(GIVEN DATA):
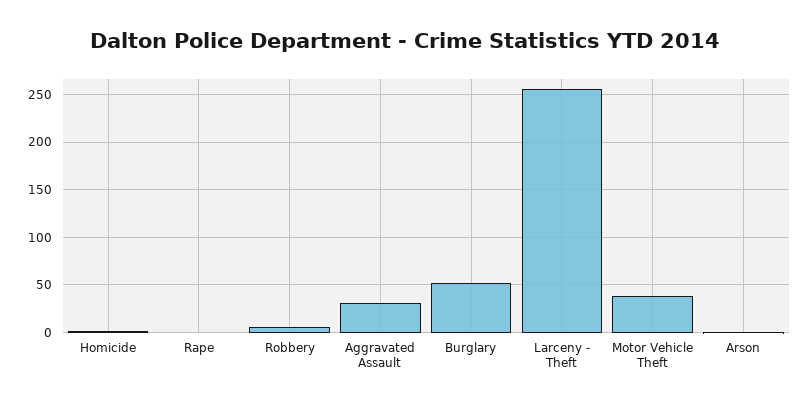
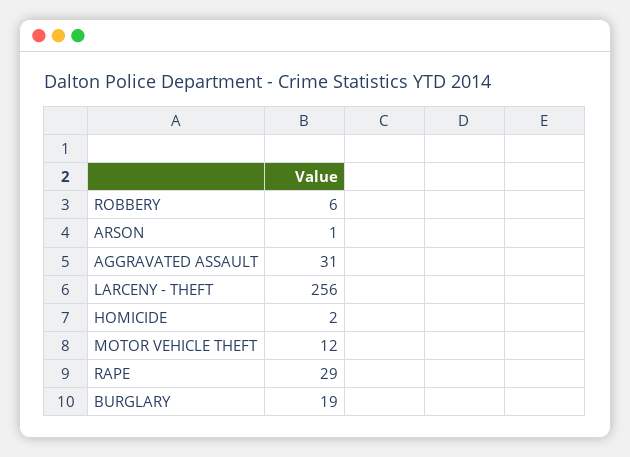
Rape: 0 -> 29
Burglary: 50 -> 19
Motor Vehicle Theft: 40 -> 12

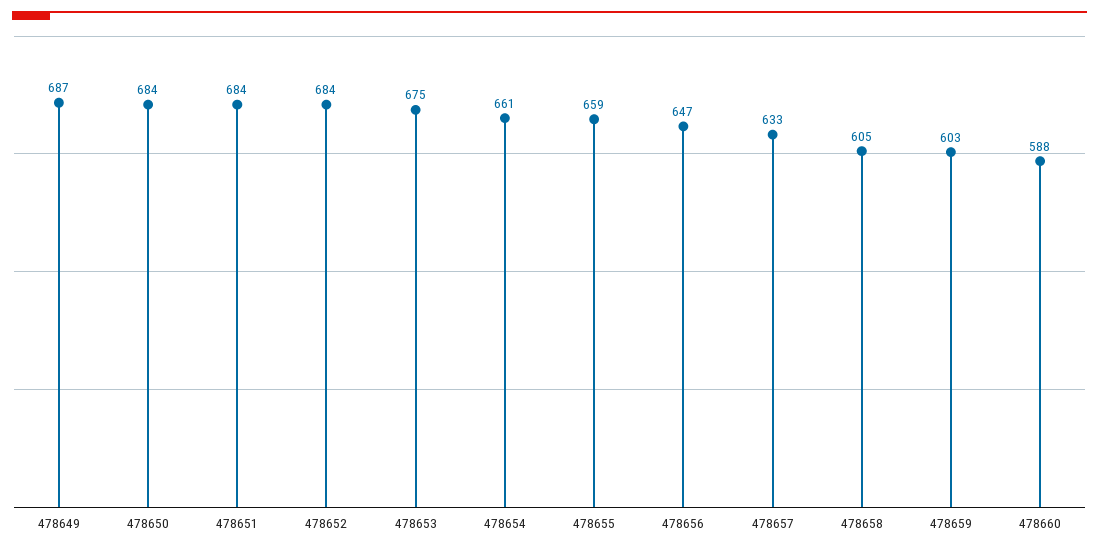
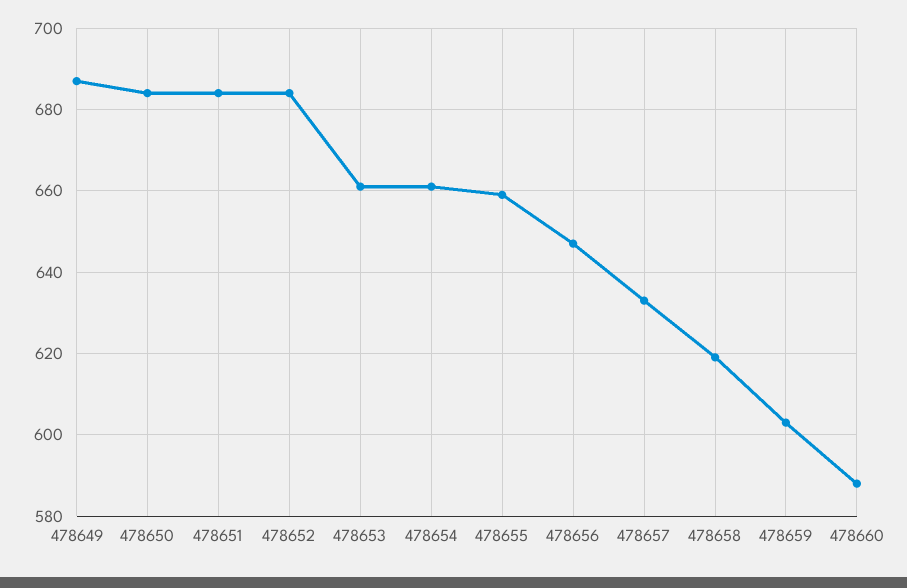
478653: 675 -> 660
478658: 605 -> 620

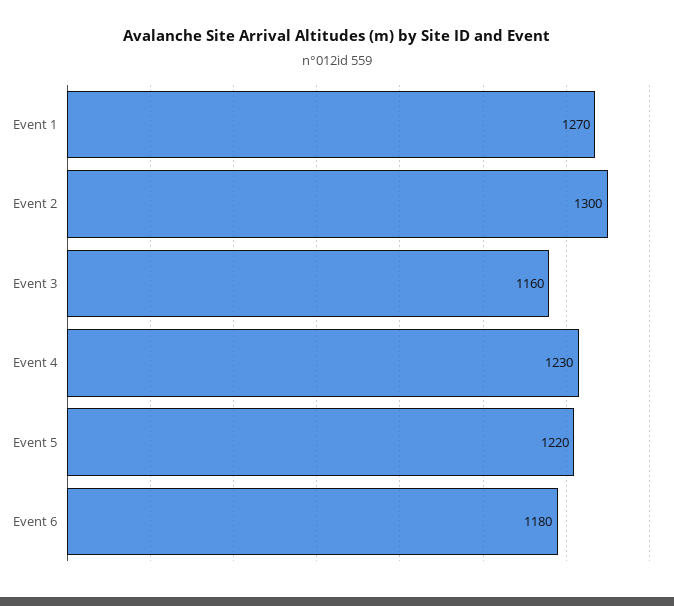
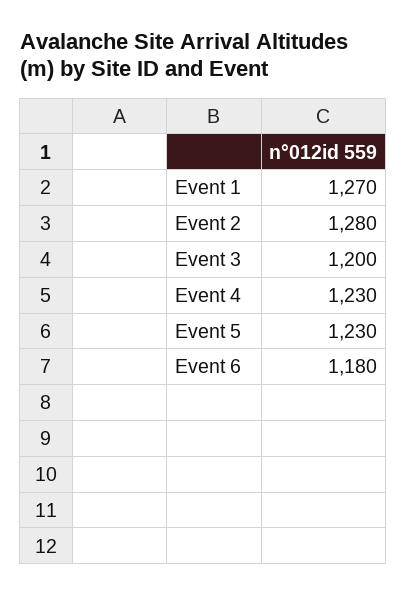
Event 2: 1300 -> 1280
Event 3: 1160 -> 1200
Event 5: 1220 -> 1230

(WHAT YOU HAVE TO DO):
Return the listing verbatim, pictures excluded.

(ANSWER TO THIS TASK):
Rape: 0 -> 29
Burglary: 50 -> 19
Motor Vehicle Theft: 40 -> 12

478653: 675 -> 660
478658: 605 -> 620

Event 2: 1300 -> 1280
Event 3: 1160 -> 1200
Event 5: 1220 -> 1230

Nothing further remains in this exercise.